“What, do you imagine that I would take so much trouble and so much pleasure in writing, do you think that I would keep so persistently to my task, if I were not preparing - with a rather shaky hand - a labyrinth into which I can venture, in which I can move my discourse, opening up underground passages, forcing it to go far from itself, finding overhangs that reduce and deform its itinerary, in which I can lose myself and appear at last to eyes that I will never have to meet again.
I am no doubt not the only one who writes in order to have no face. Do not ask who I am and do not ask me to remain the same: leave it to our bureaucrats and our police to see that our papers are in order. At least spare us their morality when we write.” –Michel Foucault

Jan 25, 2013

Astrology



I love comments about astrology like, “I don’t believe in astrology. I am a Virgo and we are very skeptical.” A good friend of mine once told me that he did not believe in astrology but had made it a point to move all the way across the classroom from a redhead he had sat down next to the first day of class because he thought she was cute. They made a little small talk before the lecture started and he jokingly asked her if she happened to be a Scorpio. It turned out she was, just like a former girl-friend, also a redhead and former for easily five years at the time this was happening, who he would swear after consuming his second Mike’s Hard Lemonade of the evening had emotionally scarred him for life. 

He knew better but still could not make himself not feel better avoiding her after he knew; the fear was still real for him as emotion even though he knew that it was irrational and was a little ashamed to let it determine his behavior. This kind of story, and they are not rare, explains to me why astrology has survived well past the time when the world view that originally generated and supported it has passed away. There was still a chair in Astrology at the Sorbonne the year Shakespeare was born. Jung wrote a book about Astrology that examined it seriously as a theory of personality. The book presented what Jung accepted as hard evidence that astrological sign correlated significantly with several other measures of personality type or temperament.

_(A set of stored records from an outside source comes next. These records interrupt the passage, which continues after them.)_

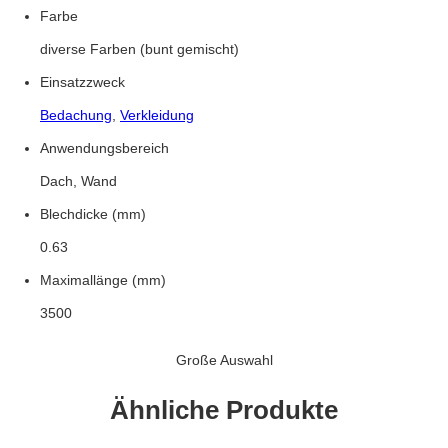
Farbe
diverse Farben (bunt gemischt)
Einsatzzweck
Bedachung
,
Verkleidung
Anwendungsbereich
Dach, Wand
Blechdicke (mm)
0.63
Maximallänge (mm)
3500
Große Auswahl
Ähnliche Produkte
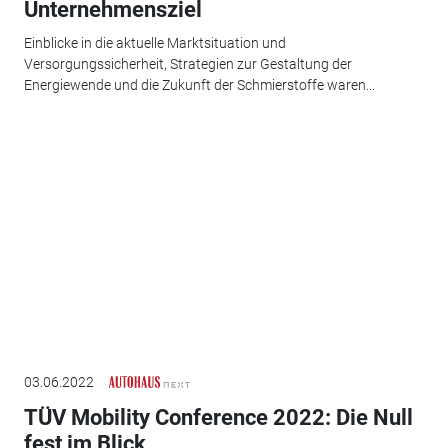
Unternehmensziel
Einblicke in die aktuelle Marktsituation und
Versorgungssicherheit, Strategien zur Gestaltung der
Energiewende und die Zukunft der Schmierstoffe waren...
03.06.2022
TÜV Mobility Conference 2022: Die Null
fest im Blick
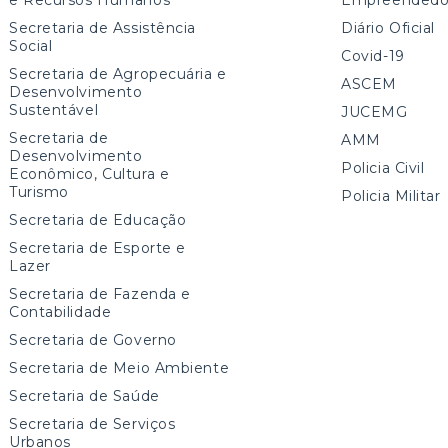
Secretaria de Assistência
Diário Oficial
Social
Covid-19
Secretaria de Agropecuária e
ASCEM
Desenvolvimento
Sustentável
JUCEMG
Secretaria de
AMM
Desenvolvimento
Policia Civil
Econômico, Cultura e
Turismo
Policia Militar
Secretaria de Educação
Secretaria de Esporte e
Lazer
Secretaria de Fazenda e
Contabilidade
Secretaria de Governo
Secretaria de Meio Ambiente
Secretaria de Saúde
Secretaria de Serviços
Urbanos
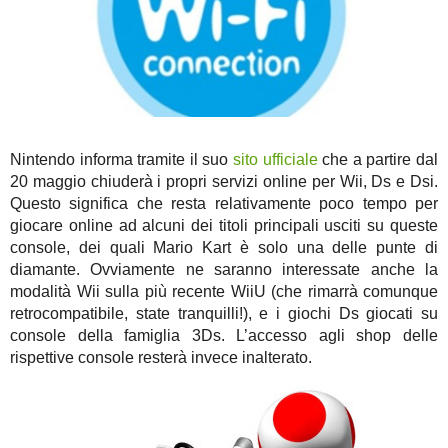
Nintendo informa tramite il suo
sito ufficiale
che a partire dal
20 maggio chiuderà i propri servizi online per Wii, Ds e Dsi.
Questo significa che resta relativamente poco tempo per
giocare online ad alcuni dei titoli principali usciti su queste
console, dei quali Mario Kart è solo una delle punte di
diamante. Ovviamente ne saranno interessate anche la
modalità Wii sulla più recente WiiU (che rimarrà comunque
retrocompatibile, state tranquilli!), e i giochi Ds giocati su
console della famiglia 3Ds. L’accesso agli shop delle
rispettive console resterà invece inalterato.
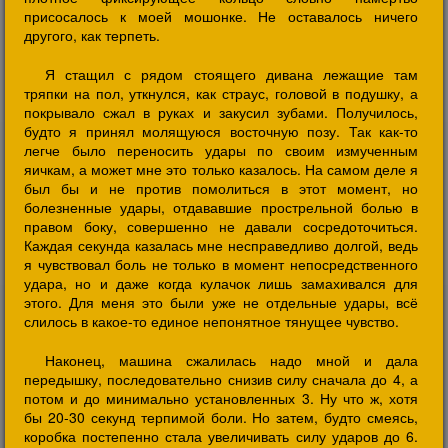
присосалось к моей мошонке. Не оставалось ничего
другого, как терпеть.
Я стащил с рядом стоящего дивана лежащие там
тряпки на пол, уткнулся, как страус, головой в подушку, а
покрывало сжал в руках и закусил зубами. Получилось,
будто я принял молящуюся восточную позу. Так как-то
легче было переносить удары по своим измученным
яичкам, а может мне это только казалось. На самом деле я
был бы и не против помолиться в этот момент, но
болезненные удары, отдававшие прострельной болью в
правом боку, совершенно не давали сосредоточиться.
Каждая секунда казалась мне несправедливо долгой, ведь
я чувствовал боль не только в момент непосредственного
удара, но и даже когда кулачок лишь замахивался для
этого. Для меня это были уже не отдельные удары, всё
слилось в какое-то единое непонятное тянущее чувство.
Наконец, машина сжалилась надо мной и дала
передышку, последовательно снизив силу сначала до 4, а
потом и до минимально установленных 3. Ну что ж, хотя
бы 20-30 секунд терпимой боли. Но затем, будто смеясь,
коробка постепенно стала увеличивать силу ударов до 6.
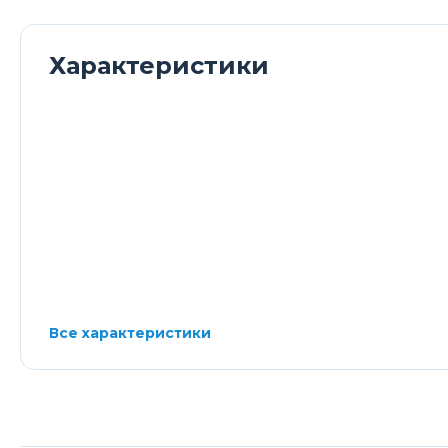
Характеристики
Все характеристики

The problem with astrology and fortune telling is that the descriptions of personality offered are so broad and so general that no prediction specific enough to test can be derived from those descriptions. This means that the description offered cannot be proven wrong. In order to be a scientific theory, a description or broad explanation must generate very specific particular predictions that can be tested and proven wrong. If such specific predictions are proven false, the broader description or explanation is also falsified.  If my horoscope said “You will met a woman on Tuesday named after a flower. She will be into macramé and lack the big toe on her left foot in consequence of a riding mower accident suffered when she was eleven.”, that would be empirically testable. Horoscope readings tend to be more like “Tuesday is promising for romance. Be careful with your cash in the afternoon.” If I have a nice conversation with a redhead named Sandy in the produce section of Winn-Dixie while doing my grocery shopping on Tuesday, I may call that vague prediction fulfilled. 

I will not change my mind later when Sandy and I never see each other again but will forget the whole episode, just as I will have forgotten the part about being careful with cash by Wednesday if nothing coincidental occurs to bring it to mind. Horoscope readings prime us to look for things that could be read as confirmations of their vague predictions. We remember the predictions that we can see as being fulfilled by some coincidence and forget the other five equally broad predictions made in the same reading.